===== Given entries

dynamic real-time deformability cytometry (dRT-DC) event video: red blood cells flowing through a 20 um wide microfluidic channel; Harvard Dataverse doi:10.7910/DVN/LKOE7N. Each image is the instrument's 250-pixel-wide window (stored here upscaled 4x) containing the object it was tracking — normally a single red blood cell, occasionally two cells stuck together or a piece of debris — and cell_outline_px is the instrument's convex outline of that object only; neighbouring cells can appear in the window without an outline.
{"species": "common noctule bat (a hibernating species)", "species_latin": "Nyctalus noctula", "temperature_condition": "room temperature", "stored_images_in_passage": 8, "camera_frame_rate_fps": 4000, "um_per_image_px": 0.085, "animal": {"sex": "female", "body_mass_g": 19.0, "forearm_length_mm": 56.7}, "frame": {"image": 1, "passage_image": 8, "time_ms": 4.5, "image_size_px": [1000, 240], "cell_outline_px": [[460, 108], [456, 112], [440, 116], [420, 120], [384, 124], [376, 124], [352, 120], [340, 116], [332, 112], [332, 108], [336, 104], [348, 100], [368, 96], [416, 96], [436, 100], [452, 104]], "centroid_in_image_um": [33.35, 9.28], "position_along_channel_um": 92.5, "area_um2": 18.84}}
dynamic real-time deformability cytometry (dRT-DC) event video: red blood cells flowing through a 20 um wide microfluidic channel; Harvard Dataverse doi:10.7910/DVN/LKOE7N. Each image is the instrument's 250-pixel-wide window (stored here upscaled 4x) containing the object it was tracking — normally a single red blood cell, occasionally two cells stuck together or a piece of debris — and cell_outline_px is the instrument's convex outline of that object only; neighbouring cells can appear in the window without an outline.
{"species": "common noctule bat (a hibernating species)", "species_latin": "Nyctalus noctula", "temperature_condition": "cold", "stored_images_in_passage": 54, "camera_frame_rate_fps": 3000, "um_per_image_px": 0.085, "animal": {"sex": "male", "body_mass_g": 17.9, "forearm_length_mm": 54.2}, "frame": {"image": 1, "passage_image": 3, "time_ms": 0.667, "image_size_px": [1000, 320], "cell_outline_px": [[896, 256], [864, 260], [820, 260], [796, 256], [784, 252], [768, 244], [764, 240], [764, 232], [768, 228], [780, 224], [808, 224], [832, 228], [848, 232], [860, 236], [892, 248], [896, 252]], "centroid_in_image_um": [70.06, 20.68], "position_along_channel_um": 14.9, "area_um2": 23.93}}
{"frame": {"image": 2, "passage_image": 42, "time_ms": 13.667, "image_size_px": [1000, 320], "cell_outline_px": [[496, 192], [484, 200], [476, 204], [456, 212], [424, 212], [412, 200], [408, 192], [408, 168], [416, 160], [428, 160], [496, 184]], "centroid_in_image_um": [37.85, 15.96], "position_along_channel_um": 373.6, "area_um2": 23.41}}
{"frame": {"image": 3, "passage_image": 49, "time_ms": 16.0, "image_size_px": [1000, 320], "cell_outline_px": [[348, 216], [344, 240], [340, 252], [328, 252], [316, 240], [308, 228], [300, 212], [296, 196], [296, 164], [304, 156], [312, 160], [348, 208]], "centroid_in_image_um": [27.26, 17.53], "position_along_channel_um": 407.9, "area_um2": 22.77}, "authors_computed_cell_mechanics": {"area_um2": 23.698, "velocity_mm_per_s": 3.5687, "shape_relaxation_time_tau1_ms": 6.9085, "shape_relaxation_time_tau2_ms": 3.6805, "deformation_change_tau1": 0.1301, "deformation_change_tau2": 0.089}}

==========

# [Exercise]
Quote the listing in full, please, keeping every line exact.

# [Task answer]
dynamic real-time deformability cytometry (dRT-DC) event video: red blood cells flowing through a 20 um wide microfluidic channel; Harvard Dataverse doi:10.7910/DVN/LKOE7N. Each image is the instrument's 250-pixel-wide window (stored here upscaled 4x) containing the object it was tracking — normally a single red blood cell, occasionally two cells stuck together or a piece of debris — and cell_outline_px is the instrument's convex outline of that object only; neighbouring cells can appear in the window without an outline.
{"species": "common noctule bat (a hibernating species)", "species_latin": "Nyctalus noctula", "temperature_condition": "room temperature", "stored_images_in_passage": 8, "camera_frame_rate_fps": 4000, "um_per_image_px": 0.085, "animal": {"sex": "female", "body_mass_g": 19.0, "forearm_length_mm": 56.7}, "frame": {"image": 1, "passage_image": 8, "time_ms": 4.5, "image_size_px": [1000, 240], "cell_outline_px": [[460, 108], [456, 112], [440, 116], [420, 120], [384, 124], [376, 124], [352, 120], [340, 116], [332, 112], [332, 108], [336, 104], [348, 100], [368, 96], [416, 96], [436, 100], [452, 104]], "centroid_in_image_um": [33.35, 9.28], "position_along_channel_um": 92.5, "area_um2": 18.84}}
dynamic real-time deformability cytometry (dRT-DC) event video: red blood cells flowing through a 20 um wide microfluidic channel; Harvard Dataverse doi:10.7910/DVN/LKOE7N. Each image is the instrument's 250-pixel-wide window (stored here upscaled 4x) containing the object it was tracking — normally a single red blood cell, occasionally two cells stuck together or a piece of debris — and cell_outline_px is the instrument's convex outline of that object only; neighbouring cells can appear in the window without an outline.
{"species": "common noctule bat (a hibernating species)", "species_latin": "Nyctalus noctula", "temperature_condition": "cold", "stored_images_in_passage": 54, "camera_frame_rate_fps": 3000, "um_per_image_px": 0.085, "animal": {"sex": "male", "body_mass_g": 17.9, "forearm_length_mm": 54.2}, "frame": {"image": 1, "passage_image": 3, "time_ms": 0.667, "image_size_px": [1000, 320], "cell_outline_px": [[896, 256], [864, 260], [820, 260], [796, 256], [784, 252], [768, 244], [764, 240], [764, 232], [768, 228], [780, 224], [808, 224], [832, 228], [848, 232], [860, 236], [892, 248], [896, 252]], "centroid_in_image_um": [70.06, 20.68], "position_along_channel_um": 14.9, "area_um2": 23.93}}
{"frame": {"image": 2, "passage_image": 42, "time_ms": 13.667, "image_size_px": [1000, 320], "cell_outline_px": [[496, 192], [484, 200], [476, 204], [456, 212], [424, 212], [412, 200], [408, 192], [408, 168], [416, 160], [428, 160], [496, 184]], "centroid_in_image_um": [37.85, 15.96], "position_along_channel_um": 373.6, "area_um2": 23.41}}
{"frame": {"image": 3, "passage_image": 49, "time_ms": 16.0, "image_size_px": [1000, 320], "cell_outline_px": [[348, 216], [344, 240], [340, 252], [328, 252], [316, 240], [308, 228], [300, 212], [296, 196], [296, 164], [304, 156], [312, 160], [348, 208]], "centroid_in_image_um": [27.26, 17.53], "position_along_channel_um": 407.9, "area_um2": 22.77}, "authors_computed_cell_mechanics": {"area_um2": 23.698, "velocity_mm_per_s": 3.5687, "shape_relaxation_time_tau1_ms": 6.9085, "shape_relaxation_time_tau2_ms": 3.6805, "deformation_change_tau1": 0.1301, "deformation_change_tau2": 0.089}}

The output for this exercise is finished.